=== LISTADO PROPORCIONADO ===
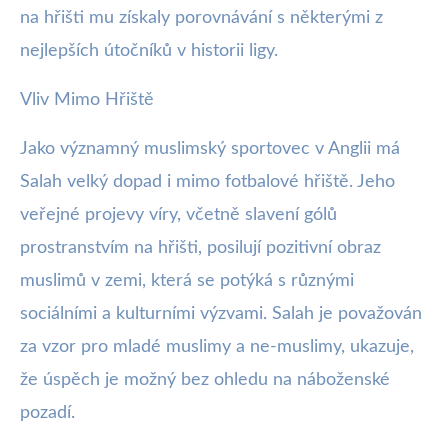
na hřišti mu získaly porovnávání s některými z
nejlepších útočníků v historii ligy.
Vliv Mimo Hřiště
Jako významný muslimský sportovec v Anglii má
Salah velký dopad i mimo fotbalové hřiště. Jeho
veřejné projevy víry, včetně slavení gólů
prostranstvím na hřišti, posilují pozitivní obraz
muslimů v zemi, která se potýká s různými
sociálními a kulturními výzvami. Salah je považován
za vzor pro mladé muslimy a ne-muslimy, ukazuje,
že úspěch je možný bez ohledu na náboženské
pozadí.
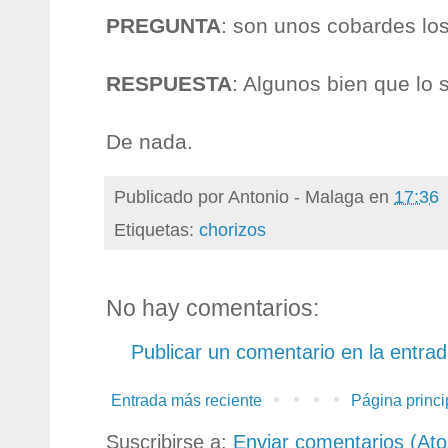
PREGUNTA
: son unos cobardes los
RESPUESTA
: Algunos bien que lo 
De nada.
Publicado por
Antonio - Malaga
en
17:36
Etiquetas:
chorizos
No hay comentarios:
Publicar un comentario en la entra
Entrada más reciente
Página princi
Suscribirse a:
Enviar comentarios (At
===
=== LISTADO PROPORCIONADO ===
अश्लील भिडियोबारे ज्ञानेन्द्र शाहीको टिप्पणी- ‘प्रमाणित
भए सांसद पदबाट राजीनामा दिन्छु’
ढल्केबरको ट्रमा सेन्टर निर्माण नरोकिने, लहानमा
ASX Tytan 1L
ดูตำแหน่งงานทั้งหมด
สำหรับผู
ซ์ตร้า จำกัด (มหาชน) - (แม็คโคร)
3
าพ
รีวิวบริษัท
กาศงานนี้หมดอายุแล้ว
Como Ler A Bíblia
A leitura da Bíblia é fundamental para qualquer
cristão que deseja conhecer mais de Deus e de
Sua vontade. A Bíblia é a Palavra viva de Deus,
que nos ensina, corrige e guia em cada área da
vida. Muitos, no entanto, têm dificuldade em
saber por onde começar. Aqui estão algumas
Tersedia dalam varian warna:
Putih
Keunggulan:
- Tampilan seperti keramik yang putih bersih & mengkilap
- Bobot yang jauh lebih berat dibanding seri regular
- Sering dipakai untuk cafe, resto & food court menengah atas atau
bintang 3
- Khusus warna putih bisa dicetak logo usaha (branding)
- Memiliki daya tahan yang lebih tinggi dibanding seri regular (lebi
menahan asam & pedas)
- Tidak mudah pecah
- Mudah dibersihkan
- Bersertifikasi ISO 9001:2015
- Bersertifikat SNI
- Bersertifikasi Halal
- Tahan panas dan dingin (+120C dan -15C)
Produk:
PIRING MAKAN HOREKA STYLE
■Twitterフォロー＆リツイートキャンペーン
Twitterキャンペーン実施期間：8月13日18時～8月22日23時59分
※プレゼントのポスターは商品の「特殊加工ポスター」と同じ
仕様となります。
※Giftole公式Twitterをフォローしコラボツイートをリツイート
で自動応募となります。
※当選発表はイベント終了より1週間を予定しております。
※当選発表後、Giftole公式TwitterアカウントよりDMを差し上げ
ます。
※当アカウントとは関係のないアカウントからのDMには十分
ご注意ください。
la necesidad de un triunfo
===
=== LISTADO PROPORCIONADO ===
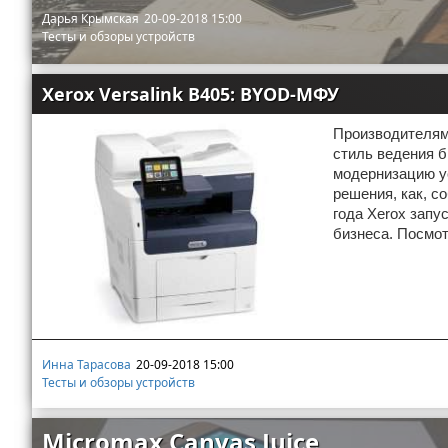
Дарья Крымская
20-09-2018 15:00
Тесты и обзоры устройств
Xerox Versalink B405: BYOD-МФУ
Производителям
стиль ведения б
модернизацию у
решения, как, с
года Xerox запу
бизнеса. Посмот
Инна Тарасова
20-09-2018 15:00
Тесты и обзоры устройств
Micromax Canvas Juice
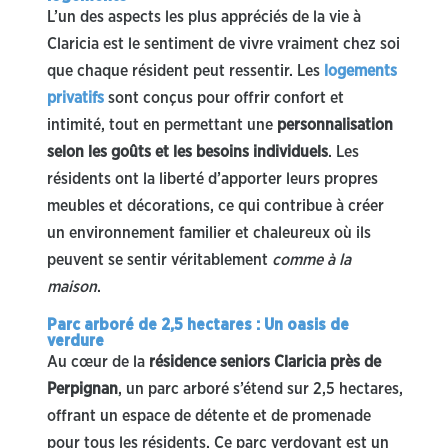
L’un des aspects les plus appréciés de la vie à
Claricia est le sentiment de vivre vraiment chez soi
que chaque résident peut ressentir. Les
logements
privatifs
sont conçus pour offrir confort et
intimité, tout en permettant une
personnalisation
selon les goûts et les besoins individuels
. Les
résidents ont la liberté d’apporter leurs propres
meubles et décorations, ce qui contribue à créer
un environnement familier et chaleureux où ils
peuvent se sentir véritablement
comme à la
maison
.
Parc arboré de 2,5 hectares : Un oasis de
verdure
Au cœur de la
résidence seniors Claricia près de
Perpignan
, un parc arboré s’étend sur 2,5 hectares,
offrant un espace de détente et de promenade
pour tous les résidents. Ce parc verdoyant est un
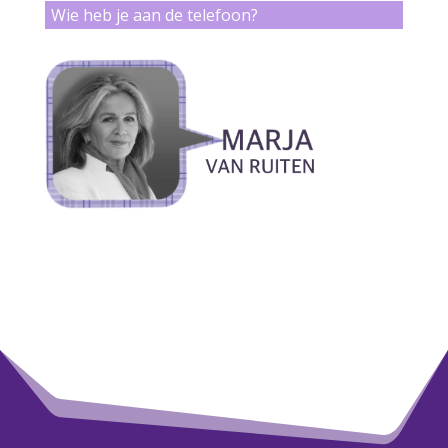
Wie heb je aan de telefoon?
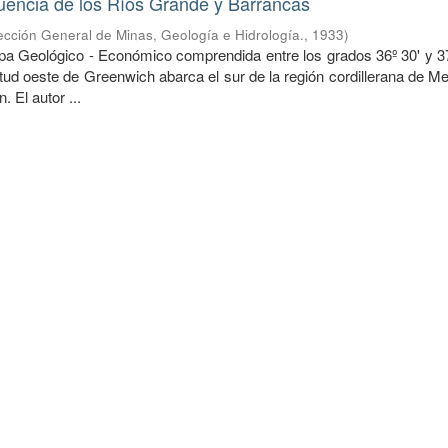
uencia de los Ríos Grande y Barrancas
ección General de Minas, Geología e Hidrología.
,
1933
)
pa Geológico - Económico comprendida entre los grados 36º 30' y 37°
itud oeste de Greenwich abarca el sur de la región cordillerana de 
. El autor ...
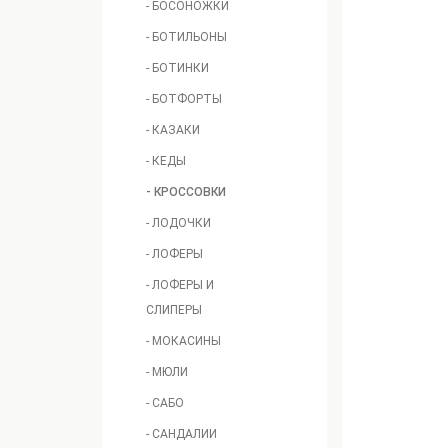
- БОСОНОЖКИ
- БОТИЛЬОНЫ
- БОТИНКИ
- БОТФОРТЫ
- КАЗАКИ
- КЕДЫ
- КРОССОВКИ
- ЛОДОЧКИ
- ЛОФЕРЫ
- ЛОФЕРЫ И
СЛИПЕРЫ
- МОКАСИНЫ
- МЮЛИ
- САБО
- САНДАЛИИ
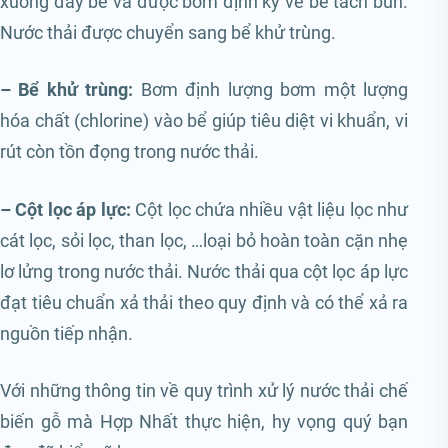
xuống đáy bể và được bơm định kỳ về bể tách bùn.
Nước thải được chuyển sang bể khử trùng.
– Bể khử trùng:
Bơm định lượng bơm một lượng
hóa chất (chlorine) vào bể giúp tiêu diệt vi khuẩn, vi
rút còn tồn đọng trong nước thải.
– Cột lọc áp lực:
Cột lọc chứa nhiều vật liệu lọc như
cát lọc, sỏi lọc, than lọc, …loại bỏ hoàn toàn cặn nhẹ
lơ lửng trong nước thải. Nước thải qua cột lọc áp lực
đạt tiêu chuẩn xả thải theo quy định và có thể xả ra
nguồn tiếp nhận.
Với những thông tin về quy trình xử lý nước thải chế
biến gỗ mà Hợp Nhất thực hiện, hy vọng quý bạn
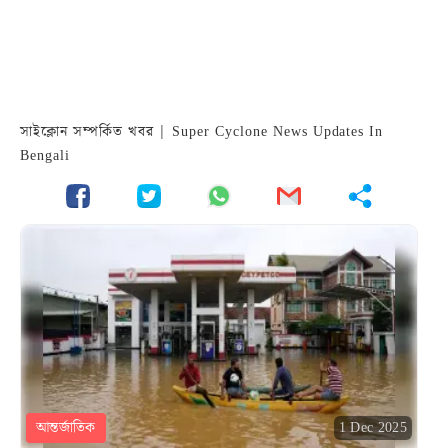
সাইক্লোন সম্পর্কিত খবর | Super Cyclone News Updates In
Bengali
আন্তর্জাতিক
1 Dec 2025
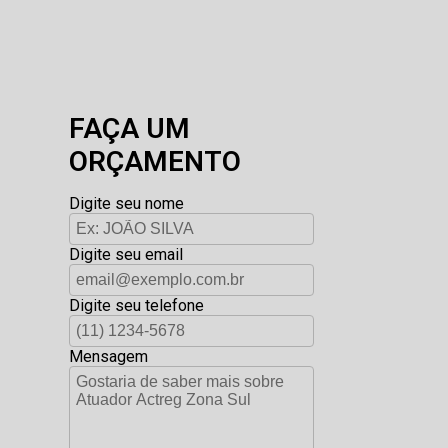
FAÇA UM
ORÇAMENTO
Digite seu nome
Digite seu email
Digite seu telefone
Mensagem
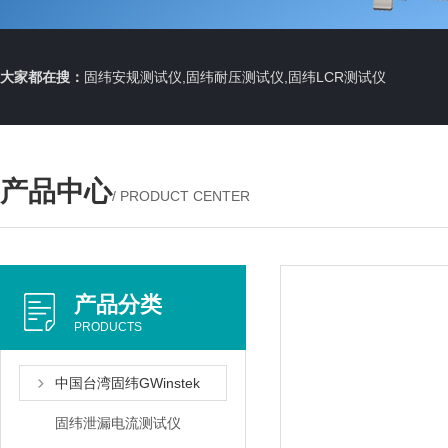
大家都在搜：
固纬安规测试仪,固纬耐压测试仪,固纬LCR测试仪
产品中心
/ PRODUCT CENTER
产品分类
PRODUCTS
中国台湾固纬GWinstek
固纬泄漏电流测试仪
===
QUÉ ENTREGAR> Reescribe todo el listado desde la línea que contiene "xuống đáy bể" hasta la que contiene "nguồn tiếp nhận.", ambas incluidas, cambiando "hóa chất" por "chất khử trùng" y sin tocar nada más.

RESPUESTA ESCRITA>
xuống đáy bể và được bơm định kỳ về bể tách bùn.
Nước thải được chuyển sang bể khử trùng.
– Bể khử trùng:
Bơm định lượng bơm một lượng
chất khử trùng (chlorine) vào bể giúp tiêu diệt vi khuẩn, vi
rút còn tồn đọng trong nước thải.
– Cột lọc áp lực:
Cột lọc chứa nhiều vật liệu lọc như
cát lọc, sỏi lọc, than lọc, …loại bỏ hoàn toàn cặn nhẹ
lơ lửng trong nước thải. Nước thải qua cột lọc áp lực
đạt tiêu chuẩn xả thải theo quy định và có thể xả ra
nguồn tiếp nhận.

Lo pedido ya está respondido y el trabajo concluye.